CRISPR is a revolutionary gene-editing tool. As it catalyzes a new era in precision medicine, it drives a fierce ethical debate. Many experts believe that CRISPR will greatly advance research on genetic disorders. However, others worry about the safety of making permanent changes to the human genome

Why it Matters

Regulatory approval of the CRISPR gene editor is a pivotal breakthrough in genetic medicine. It’s paving the way to address over 10,000 known single gene disorders.

State of Discovery

The approval of Casgevy for treating sickle cell anemia is a critical milestone. It reflects CRISPR’s decade-long evolution from groundbreaking discovery to Nobel Prize recognition in 2020.
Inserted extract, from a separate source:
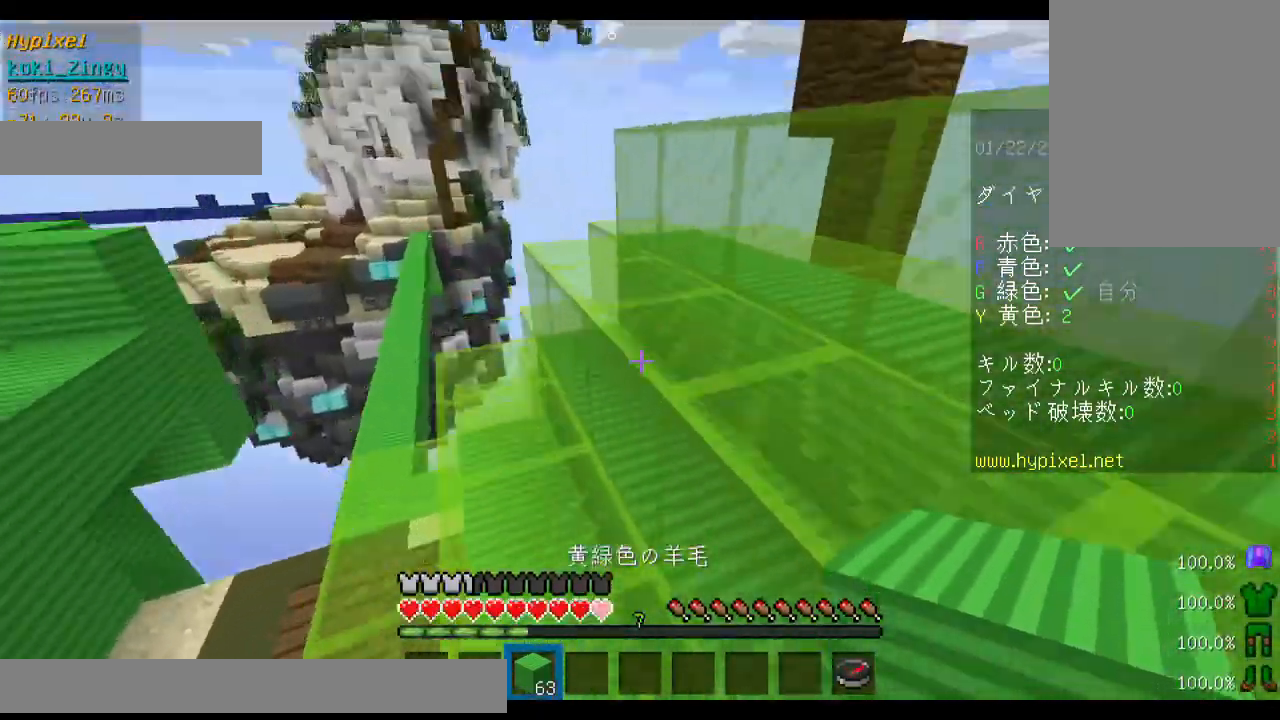
{"keys": ["a", "space", "w"], "mouse": [], "events": [[100, "a", "up"], [133, "d", "down"], [300, "space", "up"], [333, "a", "down"], [333, "d", "up"], [400, "space", "down"]]}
• Casgevy (formerly Exa-cel) was developed by Vertex Pharmaceuticals and CRISPR Therapeutics. Backed by years of successful trials, it modifies patient stem cells to treat sickle cell disease. However, the $2.2 million one-time cost for Casgevy presents a significant financial barrier to access.
• In a world first, the UK’s Medicines and Healthcare Products Regulatory Agency (MHRA) approved the use of Casgevy for sickle-cell disease and transfusion-dependent beta (β)-thalassemia in November 2023.
• The FDA quickly followed MHRA and approved Casgevy for the treatment of β-thalassemia in December 2023.

CRISPR at the Crossroads

CRISPR’s versatility extends beyond treating red blood cell diseases, addressing diverse genetic conditions and global health challenges.

• Verve Therapeutics and Eli Lilly are collaboratively targeting liver genes to lower lipid levels and reduce cardiovascular disease risk.
• eGenesis is addressing the critical shortage in global organ supply by using CRISPR to modify pig organs for human transplants.
• Editas Medicine is achieving promising outcomes in early-phase trials. These trials focus on treating a genetic form of blindness using innovative CRISPR gene editor techniques.

Sherlock Biosciences is utilizing CRISPR-based systems to detect pathogens in blood or saliva samples. This is revolutionizing diagnostic tools for viral and bacterial infections.

Mitigating Risks

While CRISPR gene editor technology holds transformative promise, it faces several ethical, ecological, and regulatory challenges.

• The capacity of CRISPR to edit human embryos has ignited worldwide ethical debate around the boundaries of its application.
• Introducing CRISPR-altered organisms into ecosystems could result in unexpected ecological impacts.
• Diverse global regulations on genetically modified organisms highlight the need for international agreements to ensure their safe and ethical use.

Therapeutic Breakthroughs

The fusion of CRISPR with AI further broadens its capabilities, allowing for more accurate targeting and sophisticated, personalized CRISPR designs. Dive into the science driving CRISPR and check out BioBasics 201: Targeted Therapeutics Explained for the Non-Scientist. Our on-demand course has a section dedicated to genome editing and CRISPR.

The Primary Endpoint

CRISPR’s international approval for sickle cell treatment marks a pivotal breakthrough in precision medicine. This approach heralds a new era for genetic therapies.